European Martial Arts brought to MSU

Photo by Trevor Nelson.

Most Americans are familiar with the concept of martial arts training. The thought conjures up a variety of mages in our heads. Choreographed moves of East Asian fighters from our favorite kung fu movies or the blood covered combatants from the now popular Mixed Martial Arts fights.

Most of the martial arts we are familiar with have something in common with each other that they don’t have in common with American viewers: Origin. Despite having a population comprised of over 70 percent European descendants, none of America’s popular fighting styles were developed in Europe.

Eight of America’s top 10 most popular fighting styles were created in East Asia, and five of those originated in Japan. Krav magra and Brazilian jiu jitsu, both relatively new combative types, break the mold and originated in Israel and Brazil respectively.

MSU’s European Martial Arts (EMA) group is working to popularize fighting that is more in line with America’s heritage.

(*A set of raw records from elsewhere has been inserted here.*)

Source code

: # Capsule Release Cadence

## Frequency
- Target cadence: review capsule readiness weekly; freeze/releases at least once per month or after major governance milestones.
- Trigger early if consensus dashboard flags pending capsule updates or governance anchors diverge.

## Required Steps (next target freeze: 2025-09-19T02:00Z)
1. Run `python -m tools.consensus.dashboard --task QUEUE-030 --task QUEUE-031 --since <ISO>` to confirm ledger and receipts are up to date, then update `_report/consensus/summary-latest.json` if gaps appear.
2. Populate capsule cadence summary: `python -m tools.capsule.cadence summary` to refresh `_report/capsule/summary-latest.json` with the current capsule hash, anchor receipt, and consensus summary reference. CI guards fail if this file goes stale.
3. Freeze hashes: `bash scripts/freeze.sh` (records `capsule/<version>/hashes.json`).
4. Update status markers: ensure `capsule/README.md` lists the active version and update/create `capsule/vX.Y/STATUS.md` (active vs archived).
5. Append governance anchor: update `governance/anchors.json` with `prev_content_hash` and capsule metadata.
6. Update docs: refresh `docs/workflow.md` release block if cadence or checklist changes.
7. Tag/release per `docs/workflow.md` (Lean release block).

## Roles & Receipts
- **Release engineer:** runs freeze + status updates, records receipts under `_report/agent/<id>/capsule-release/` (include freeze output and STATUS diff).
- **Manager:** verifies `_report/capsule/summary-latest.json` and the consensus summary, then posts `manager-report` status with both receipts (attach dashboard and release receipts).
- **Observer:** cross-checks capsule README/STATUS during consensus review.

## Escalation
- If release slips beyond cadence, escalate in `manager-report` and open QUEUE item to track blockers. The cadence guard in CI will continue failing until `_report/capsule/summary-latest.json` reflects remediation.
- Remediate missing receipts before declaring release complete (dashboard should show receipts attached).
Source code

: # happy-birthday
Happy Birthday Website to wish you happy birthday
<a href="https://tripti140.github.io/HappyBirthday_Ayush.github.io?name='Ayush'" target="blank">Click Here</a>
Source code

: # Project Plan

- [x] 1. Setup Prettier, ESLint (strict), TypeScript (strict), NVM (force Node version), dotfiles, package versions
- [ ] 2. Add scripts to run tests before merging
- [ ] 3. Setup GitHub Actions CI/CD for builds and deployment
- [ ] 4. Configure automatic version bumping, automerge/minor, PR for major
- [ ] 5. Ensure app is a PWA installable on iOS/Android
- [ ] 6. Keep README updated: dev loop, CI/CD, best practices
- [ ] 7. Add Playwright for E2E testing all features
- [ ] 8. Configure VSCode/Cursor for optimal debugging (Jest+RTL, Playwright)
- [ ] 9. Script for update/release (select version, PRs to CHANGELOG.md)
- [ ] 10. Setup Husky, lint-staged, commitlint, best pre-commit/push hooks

“The Flower of Battle,” an illuminated manuscript filled with fighting techniques, gained enthusiasts’ attention less than 50 years ago. Lead by Eric Metz, EMA gathers several times every week to study the different parts of these newly-found transcripts.

Similar to other martial arts, each practice focuses on a few moves repeated to the point at which they become muscle memory. Different exercises include moves involving swords, staffs, daggers and general grappling.

For staff and sword training the group uses wooden weapons made by the EMA members themselves. Metz and the group try to stress accuracy and make sure their handmade weapons are size and weight accurate.

While sword fighting may not have many practical uses, Metz boasts about the group’s in-depth dagger training, citing the importance of being able to defend yourself from a knife wielding assailant.

Although some of the martial art’s techniques are useful for self-defense, it is difficult to create an outlet for fighters to test their skills in competition. Most of the moves shown in “The Flower of Battle” are designed to kill or maim the opponent and are not easily translated into a less lethal form that can be judged.

If sword wielding, dagger fighting and grappling seems interesting, you can join the European Martial Arts group for training on Mondays 5-6 p.m., Thursdays 6-7 p.m. and Fridays 5-7 p.m. in the Romney Gym. They also meet in the fitness center dojo on Sundays from 4-6 p.m.